Searched again on the www:

What is freegeoip.app, is a JSON-based IP lookup REST API that enables developers to retrieve data about an IP Address. How many requests can I make? Our IP geolocation API provide you with a generous request volume. We allow you to make 15 000 requests per hour via your apikey. Are the data up-to-date?

I doesn't like what there is written and i have put in bold, good that i have blocked it from the beginning. But maybe i am wrong?

freegeoip is used if you have enabled saving location data with your notes (I think it's on by default). Disable it and it should go away.

Thanks, then all seams quite normal and used pure for functionallity.

I wonder where these Discourse requests come from though, unless it's from when you clicked on the forum link from the app.

No they only pop-up in LSnitch on Joplin startup. Right now i have done a new test.

Maybe a note with a link to a hosted image?

I am also using LS and I can't see any requests to discourse.

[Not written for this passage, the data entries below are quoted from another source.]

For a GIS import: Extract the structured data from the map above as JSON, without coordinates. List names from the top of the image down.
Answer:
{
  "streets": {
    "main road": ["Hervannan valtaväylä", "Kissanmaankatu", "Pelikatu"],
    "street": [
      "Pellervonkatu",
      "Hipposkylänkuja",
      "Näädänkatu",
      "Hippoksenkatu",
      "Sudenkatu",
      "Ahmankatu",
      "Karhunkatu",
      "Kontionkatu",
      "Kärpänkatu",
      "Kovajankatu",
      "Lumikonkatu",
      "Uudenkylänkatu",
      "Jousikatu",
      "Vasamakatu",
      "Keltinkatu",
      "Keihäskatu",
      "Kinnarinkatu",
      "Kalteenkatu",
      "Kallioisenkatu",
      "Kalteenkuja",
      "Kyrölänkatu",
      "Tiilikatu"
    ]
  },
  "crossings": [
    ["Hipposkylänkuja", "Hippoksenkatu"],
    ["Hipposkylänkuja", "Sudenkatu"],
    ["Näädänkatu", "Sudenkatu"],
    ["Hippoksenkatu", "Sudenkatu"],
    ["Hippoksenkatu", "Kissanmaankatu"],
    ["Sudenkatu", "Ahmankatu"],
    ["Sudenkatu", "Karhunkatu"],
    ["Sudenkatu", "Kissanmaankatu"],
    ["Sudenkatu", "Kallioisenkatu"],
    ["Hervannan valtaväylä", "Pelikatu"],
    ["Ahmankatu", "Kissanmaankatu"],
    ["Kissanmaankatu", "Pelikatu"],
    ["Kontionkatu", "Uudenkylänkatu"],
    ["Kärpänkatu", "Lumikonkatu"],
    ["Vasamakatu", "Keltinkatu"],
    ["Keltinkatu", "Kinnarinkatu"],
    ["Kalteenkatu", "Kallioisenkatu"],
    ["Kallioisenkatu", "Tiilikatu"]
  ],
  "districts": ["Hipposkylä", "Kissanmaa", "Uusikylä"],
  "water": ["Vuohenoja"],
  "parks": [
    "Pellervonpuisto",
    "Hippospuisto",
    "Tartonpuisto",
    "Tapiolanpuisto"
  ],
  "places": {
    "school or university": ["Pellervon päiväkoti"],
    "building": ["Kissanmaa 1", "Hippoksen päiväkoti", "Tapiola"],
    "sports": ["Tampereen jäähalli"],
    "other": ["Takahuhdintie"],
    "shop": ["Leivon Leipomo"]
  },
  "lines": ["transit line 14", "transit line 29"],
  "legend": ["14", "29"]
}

@laurent, maybe we should list the domains in the privacy.md file. We already do that for the spellchecker.

Update: It looks like the privacy.md file is not used in the documentation. The README.md itself has a privacy section where half of the info is missing. Somehow there's a bit of a mixup, duplicated but inconsistent info.

I really think everyone thinks that they are the average user. In my opinion, having the app go somewhere looking for a dictionary file is only a privacy concern if you are somehow trying to hide from any network connections. This is a far cry from Google mining our emails to show us ads. IMO, anyone concerned with this level of "privacy" should be protecting themselves through more reliable means.

But by all means if the privacy statement can be tweaked so people don't get a false sense of security, then that's great.

Signed, an "average" user

If the results posted recently by ioojoplin are robust across platforms, and I actually understood those results, couldn't we avoid the problem by simply supplying an empty dictionary file with the default installation, and then if the user turns the spellchecker on, warn the user about privacy issues, then delete the empty dictionary, and allow electron to grab the real dictionary? Sorry if I missed something important that messes up my strategy for avoiding problems.

By the way, I really like joplin, I have used it every day for a couple years now on 3 or 4 devices, I care about the privacy issues, and I donate monthly. My thanks to all of you!